▸ **TEXTO PARA LEITURA**:
::::::

Diários em combustão
fotografias 35mm2014
Prenez garde de vous
Estamos numa paisagem industrial. O asfalto se estende, sujo, inóspito, áspero, anódino. Restos de objetos imprecisos se espalham no chão criando no âmbito noturno uma constelação urbana onde alguém flutua como um astronauta perdido na imensidão industrial. Outros restos se expandem monstruosa e desesperadamente na verticalidade de um muro. Outros são compilados, carregados, elevados numa vertiginosa e frágil acrobacia. Outros se sucedem no espaço temporal, numa estética do equívoco de um difícil e incerto registro videográfico. Outros são extraídos e sublimados em recortes pintados por fumaça e água. Outros são contidos em livros impossíveis como se fossem segredos. Em todos os casos esses restos são signos, números, linhas de divisão e direção que nos orientam em um mapa inverossimilmente afetivo. Lamonier desenha um complexo entrelaçado de códigos, sinais, vestígios, cicatrizes, gestos que definem uma linguagem e que delimitam esse território, mas que também traçam roteiros. Estamos na verdade frente a um auto-retrato cartográfico. Nessa paisagem, o que seria para nós hostilidade, representa para ele o universo da sua estória pessoal, o lugar de memória da sua felicidade e da sua infelicidade, da sua liberdade e da sua condenação, do que lhe é próprio e do lhe é alheio, do que lhe é precioso e do que lhe é aterrador. Nos olhamos naquele que está abandonado, extraviado, mas que por uma luminosidade própria do condenado, ainda nos olha de frente, nos olhos, e nos dá pistas para ser achado e seguido: luz, fogo, fumaça, mapa. Como se nos encontrássemos no Hades, Randolpho incorpora o papel do Caronte, ou do Stalker de Tarkovsky, numa versão pueril que tensiona a graça e a ironia, a delicadeza e a crueza como duas pontas de uma mesma linha.

::::::

▸ **MATERIAL FORNECIDO**:
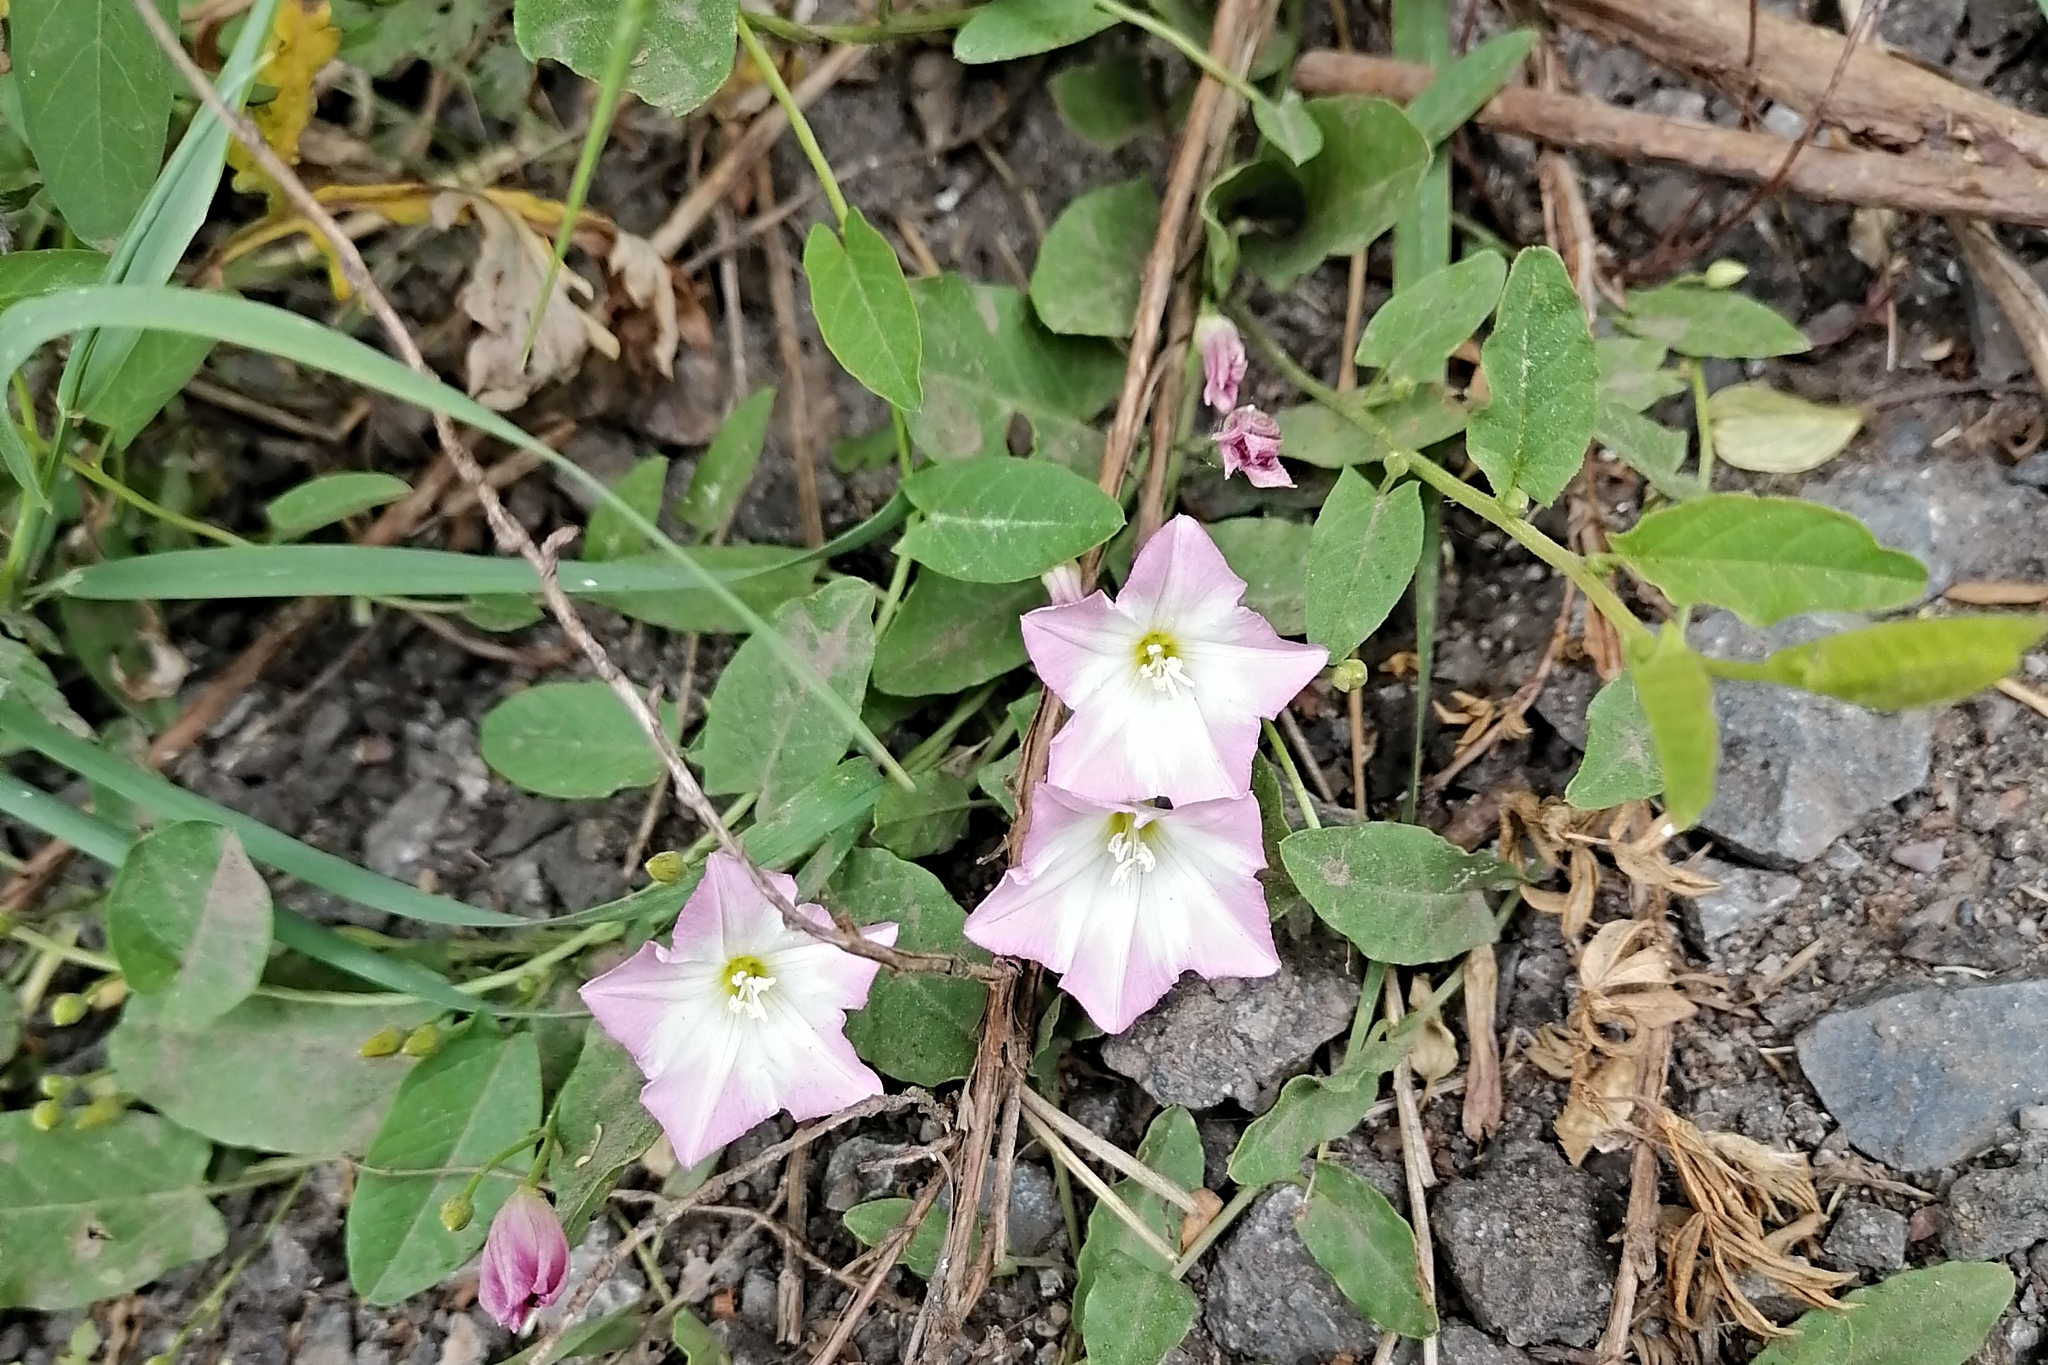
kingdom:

::::::

▸ **AÇÕES A REALIZAR**:
a: Com base no texto sobre Lamonier, responda:
(i) Em que tipo de paisagem o texto situa o leitor logo no início?
(ii) Com que elementos são pintados os recortes nos quais alguns restos são extraídos e sublimados?
(iii) Que papel Randolpho incorpora, segundo a última frase?
b: Enumere todas as pistas que, de acordo com o texto sobre Lamonier, aquele que está abandonado nos dá para ser achado e seguido.
c: Segundo o texto sobre Lamonier, por que a paisagem que para nós seria hostilidade tem outro sentido para ele? Responda em uma a três frases.

▸ **RESPOSTAS ÀS TAREFAS**:
a:
(i) Numa paisagem industrial.
(ii) Com fumaça e água.
(iii) O papel do Caronte, ou do Stalker de Tarkovsky.

b: Luz, fogo, fumaça e mapa.

c: Para ele, essa paisagem representa o universo da sua estória pessoal. É o lugar de memória da sua felicidade e da sua infelicidade, da sua liberdade e da sua condenação, do que lhe é próprio e do que lhe é alheio, do que lhe é precioso e do que lhe é aterrador.